The second limitation is that the study compared orforglipron with placebo after discontinuing injectable therapy, not directly with continuing semaglutide or tirzepatide. Therefore, it doesn't answer the question of whether continuing the previous injectable medication or switching to an oral tablet is better. It does show that the oral tablet is better than no active maintenance therapy.

The third limitation is the 52-week follow-up period after the switch. This is an important timeframe, but obesity typically requires long-term management. Data on longer-term use, real-world practice, adherence, cost, availability, and impact on cardiovascular outcomes are needed.

The fourth limitation relates to funding and the manufacturer's involvement. The article states that the study was funded by Eli Lilly and Company, and the sponsor participated in the design, data collection, analysis, interpretation, and writing of the report. This does not invalidate the results, but it requires a transparent interpretation and independent confirmation in further studies.
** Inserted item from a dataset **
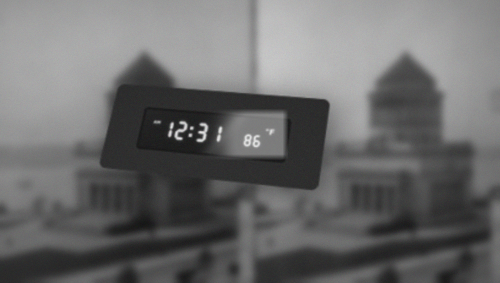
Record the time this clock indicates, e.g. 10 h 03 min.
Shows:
12 h 31 min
Limitation	Why is it important?
Participants had already lost weight with injections.	This is not a study of initiating therapy in all patients.
The comparison was with placebo.	There is no direct answer as to whether switching is better than continuing injections.
52 weeks of observation	More long-term data is needed
The manufacturer funded the study.	Transparency and independent verification are required.
The study was conducted in the United States.	Actual availability and practices may vary in other countries.

Brief conclusion

The ATTAIN-MAINTAIN study shows that daily oral orforglipron helped maintain a significant portion of weight loss after 72 weeks of treatment with tirzepatide or semaglutide. After tirzepatide, participants on orforglipron retained approximately 75% of their previous weight loss, and after semaglutide, approximately 79%, while retention was significantly lower in the placebo groups.
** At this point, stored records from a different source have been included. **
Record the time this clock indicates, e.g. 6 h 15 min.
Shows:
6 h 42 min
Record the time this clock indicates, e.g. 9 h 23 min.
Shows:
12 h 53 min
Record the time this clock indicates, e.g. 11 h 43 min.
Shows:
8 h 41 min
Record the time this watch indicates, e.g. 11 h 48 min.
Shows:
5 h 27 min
The main point of this news isn't that there's an "easy pill instead of injections," but that obesity is increasingly being viewed as a chronic disease, where not only the initial weight loss phase is important, but also long-term maintenance. Orforglipron may be a convenient maintenance therapy option for some patients, but it should only be used as prescribed by a doctor, taking into account contraindications, tolerability, and the overall treatment strategy.

News source: Louis J. Aronne, Deborah B. Horn, Carel W. le Roux, et al. Orforglipron for maintenance of body weight reduction: the double-blind, randomized phase 3b ATTAIN-MAINTAIN trial. Nature Medicine, published May 13, 2026. DOI: 10.1038/s41591-026-04386-7.